Surgical procedures should not be introduced or funded until there’s high quality evidence showing their effectiveness, and it should be unethical to introduce a new technique without studying its effectiveness. Instead, the opposite is argued: that high quality comparative studies (placebo controlled trials) are unethical.

Often, procedures that surgeons consider to be obviously effective are later shown to be ineffective. In the US in the 1980s, a new procedure that removed some lung tissue was touted for emphysema. Animal studies and (non-comparative) results on humans were encouraging. So the procedure became commonplace. A comparative trial was called for but proponents argued that this would deprive many people of the benefits of the procedure, the effectiveness of which was obvious.

Medicare in the US decided only to fund the surgery if patients participated in a trial comparing it to non-surgical treatment. The trial was done and the surgery was found wanting. This cost Medicare some money, but much less than paying for the procedure for decades until someone else studied it. This type of solution should be considered in Australia – only introduce new procedures if they are being evaluated as part of a trial.
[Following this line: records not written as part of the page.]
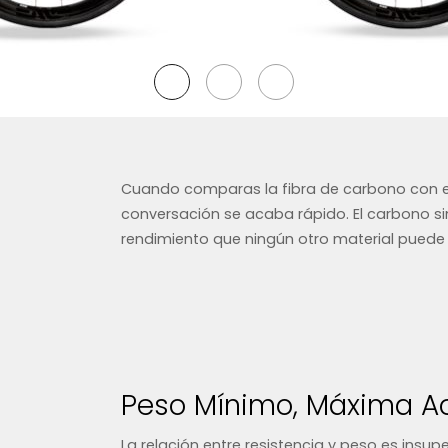
Cuando comparas la fibra de carbono con el a
conversación se acaba rápido. El carbono s
rendimiento que ningún otro material puede 
Peso Mínimo, Máxima Ac
La relación entre resistencia y peso es insu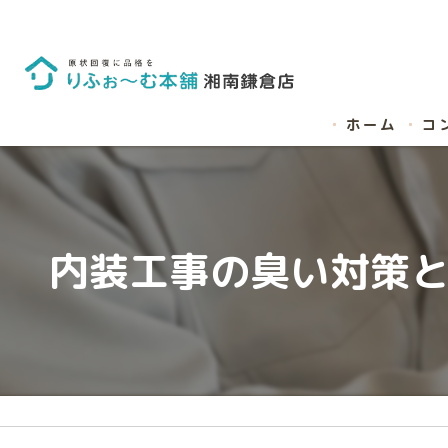
ホーム
コ
内装工事の臭い対策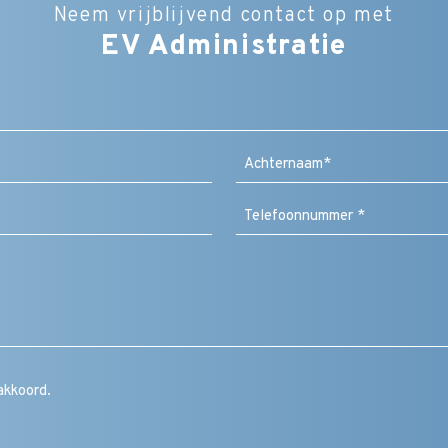
Neem vrijblijvend contact op met
EV Administratie
Bedrijfsnaam
Naam
(Vereist)
Achternaam
Bericht
/
vraag
/
toelichting
/
CAPTCHA
opmerking
Instemming
akkoord.
(Vereist)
The current practice of surgery is not based on quality science. If you got a physicist from NASA to look at the quality of science supporting current surgical practice they would faint. But it is getting better. It is getting better because of advancements in our understanding, because of the spread of evidence based medicine (in teaching and in journal requirements, for example), and because surgeons are understanding science better. The trials are getting better, but the incorporation of the results of those trials into practice is slow and often meets resistance because of suspicions that stem from a lack of understanding of science and the biases that drive current practice.
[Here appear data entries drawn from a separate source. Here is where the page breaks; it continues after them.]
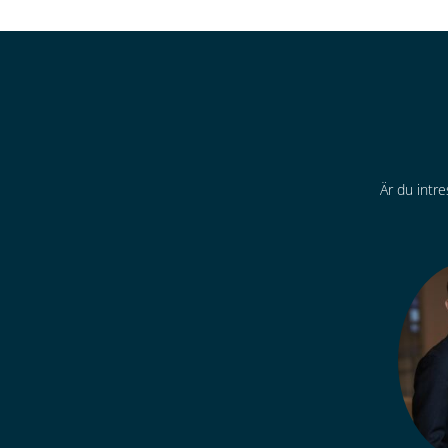
Är du intre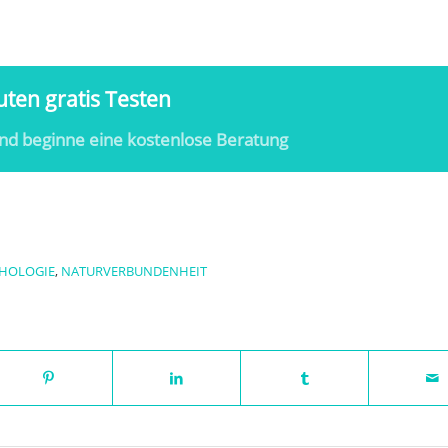
ten gratis Testen
nd beginne eine kostenlose Beratung
HOLOGIE
,
NATURVERBUNDENHEIT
Billions are spent worldwide on surgical procedures that may not be effective because in many areas of surgery we still rely on surgical opinions based on biased observations and tradition. It is time for surgery to be a real science and to rely on the kind of evidence on which other scientific endeavours rely; the kind of evidence that we demand of other medical specialties and of non-medical practitioners. It’s not too hard. It’s not unethical. It’s right, and it’s time.

References

[1] Wartolowska K, Judge A, Hopewell S, Collins GS, Dean BJF, Rombach I, et al. Use of placebo controls in the evaluation of surgery: systematic review. BMJ. 2014;348:3253.

[2] Lim HC, Adie S, Naylor JM, Harris IA. Randomised trial support for orthopaedic surgical procedures. PLoS One. 2014;9(6):96745.